In reality, Atlanta United’s defence wasn’t actually too bad. Looking at the numbers, three goals conceded in three games is not horrible. While a team like Atlanta who had the second strongest defence in the MLS last year should expect better, their results in Orlando could’ve been much worse.
However, there are obvious problems with the back-line, many of which can be solved with a move away from De Boer’s 3-4-3. The three-man defence looked vulnerable on almost every opposition attack because they lacked any real support from the two wing-backs and defensive-midfielders.
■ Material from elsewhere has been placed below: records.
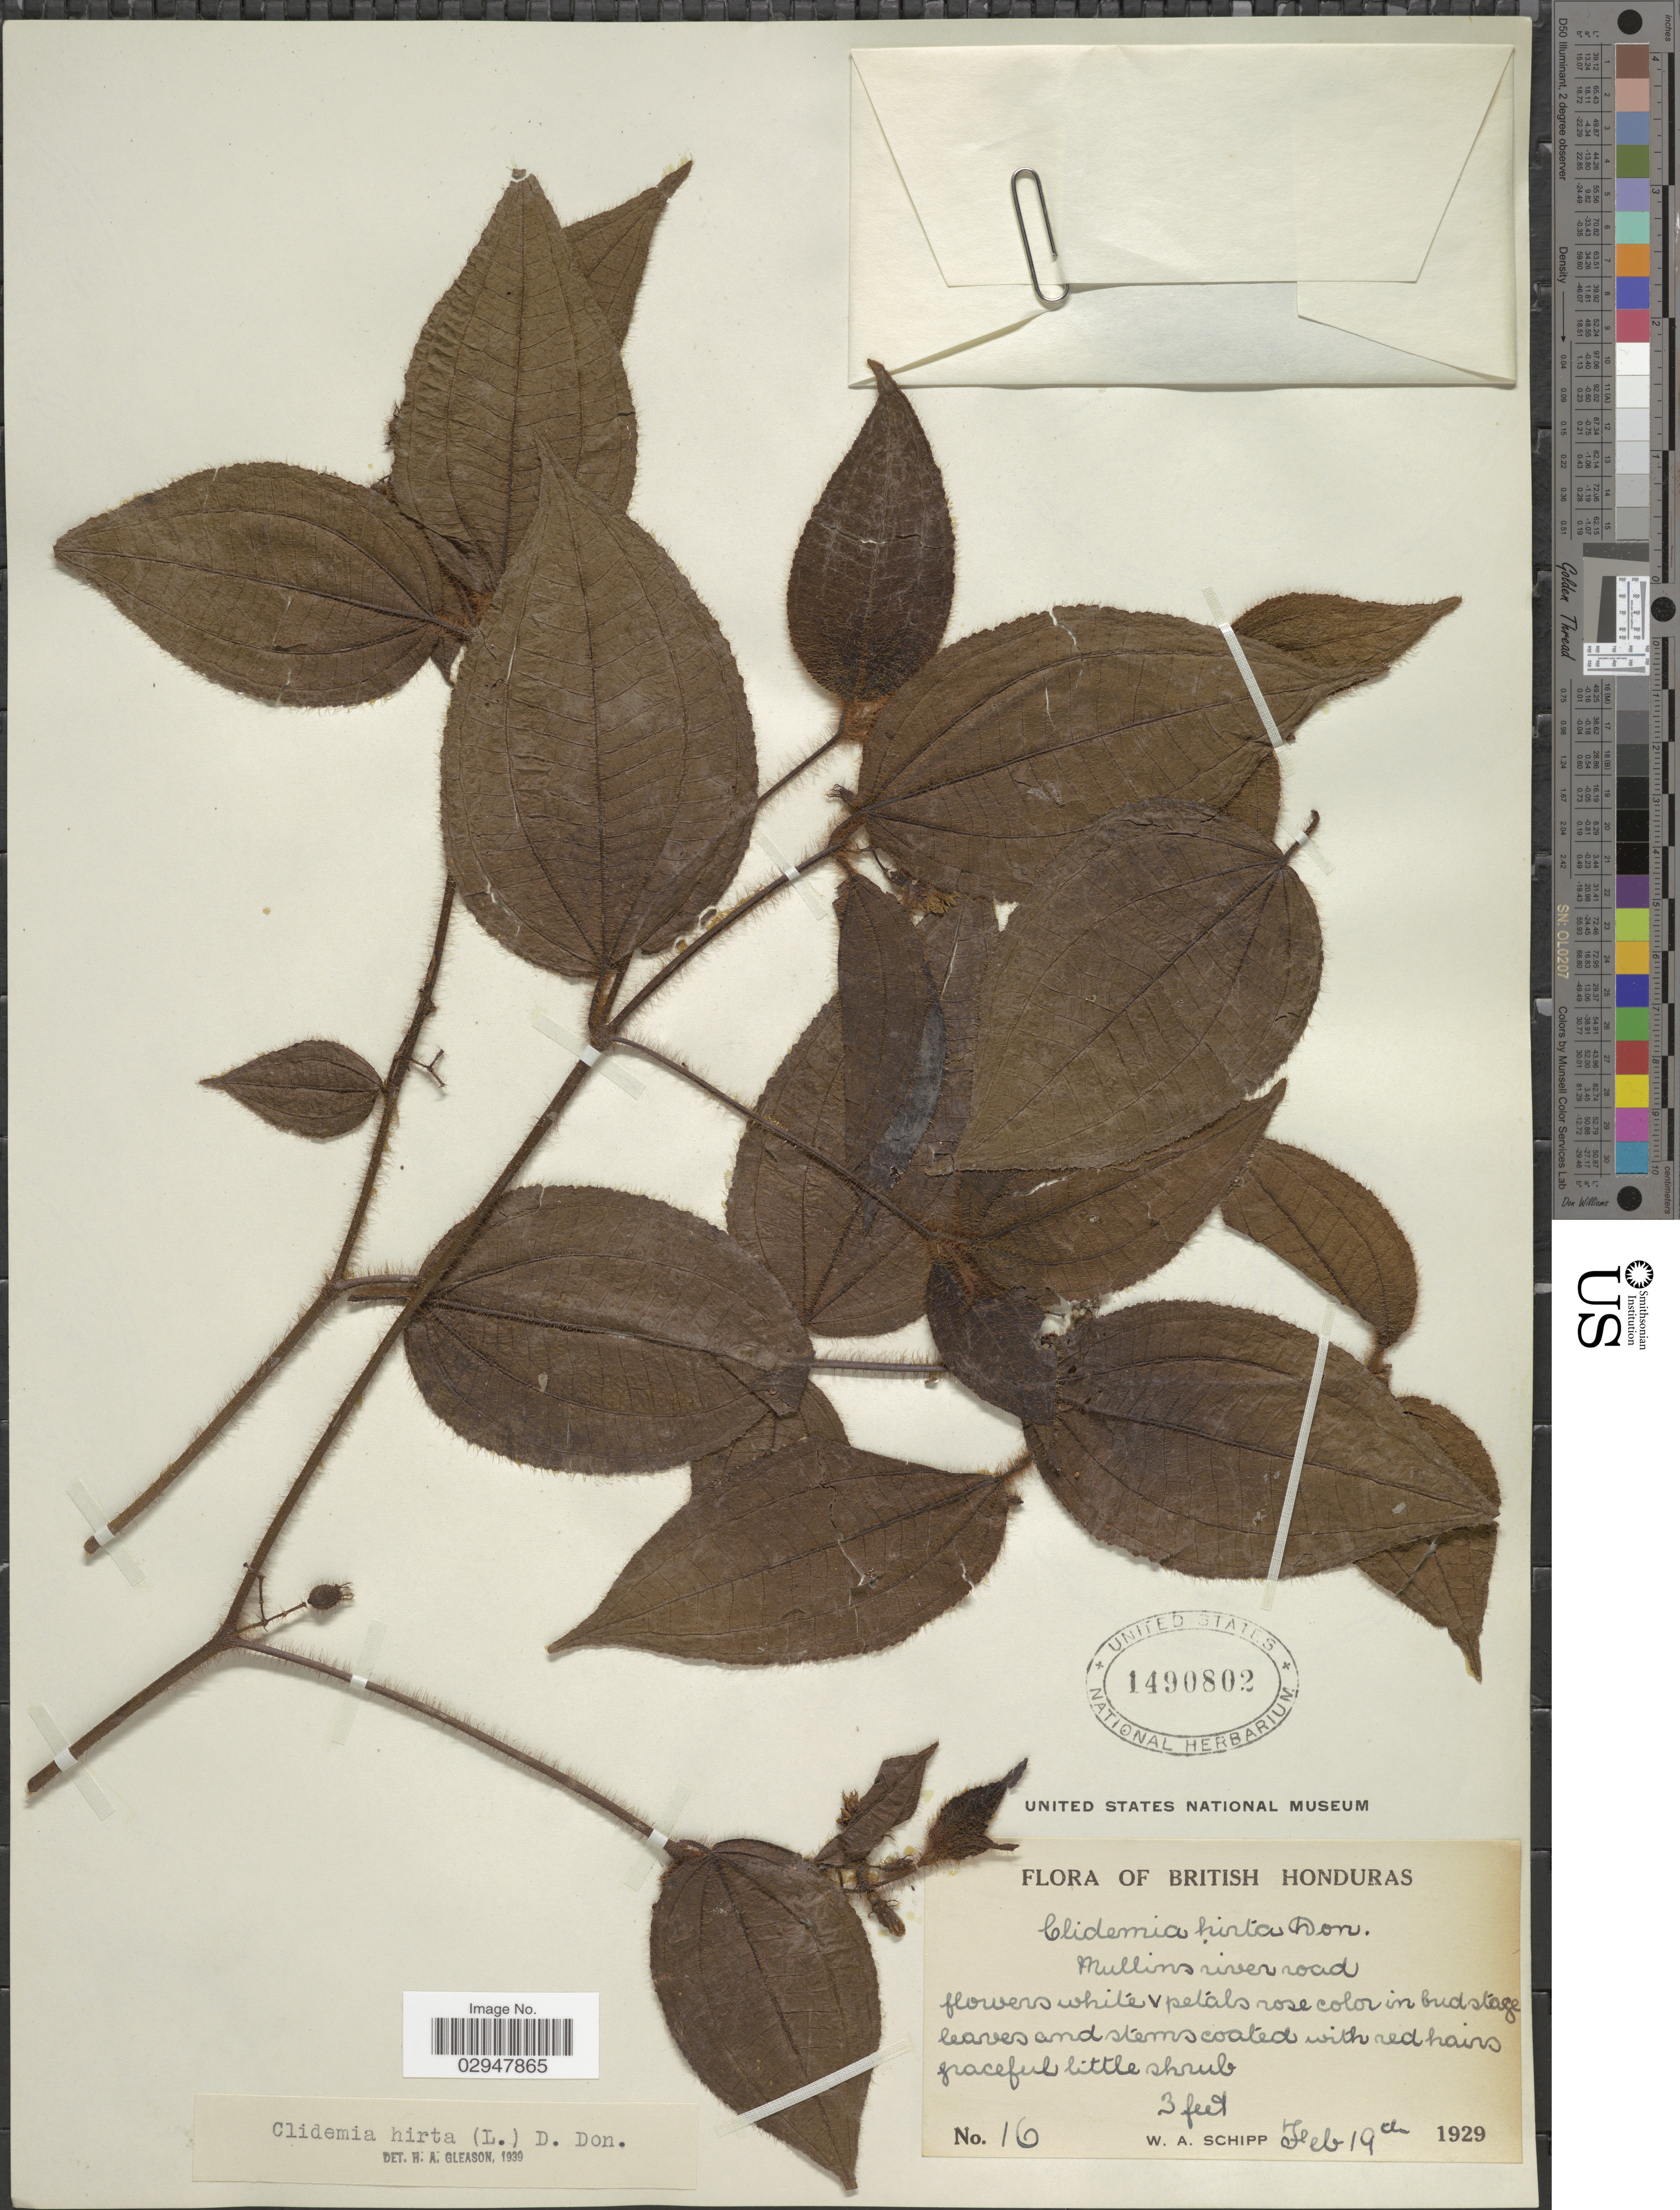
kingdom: Plantae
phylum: Tracheophyta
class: Magnoliopsida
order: Myrtales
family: Melastomataceae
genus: Miconia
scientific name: Miconia hirta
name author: Cogn.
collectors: W. Schipp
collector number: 16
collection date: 1929-02-19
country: Belize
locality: British Honduras, Mullins river road.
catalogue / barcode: US 1490802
Not even five minutes into their match against New York, the back-line was completely found out by one ball through the middle. The disconnection between centre-backs was evident on multiple occasions. In their match against Columbus, there was a massive gap between Miles Robinson and Franco Escobar. While this is useful in possession to spread the pitch, defending this wide is a death-wish for any side.
When Atlanta did get men back to form their five-man backline with the wing-backs tucked in, everything got very crowded and the team seemingly forgot about Columbus’s wide threat. Brooks Lennon pinches in to put pressure on the man with the ball while two blobs of Atlanta players just stand and watch.
Like the midfield unit, there was no cohesion on display from the Atlanta back-line.
Atlanta needs to move away from their three-back obsession until they can fully figure out how to get their midfield and wing-backs supporting the defence.
Atlanta haven’t become a bad team overnight, it’s been coming for a long time. Their time in the Orlando bubble just further confirmed their current situation. Poor coaching is to blame for many of Atlanta’s shortcomings, but the players are too good to not take any accountability.
The front office realized this and with De Boer now out of the picture, Atlanta can go back to being the flexible side they once were under former coach Tata Martino.
Atlanta has one of the most talented squads in Major League Soccer, it’s now time to patch up their bruises and move forward as a club.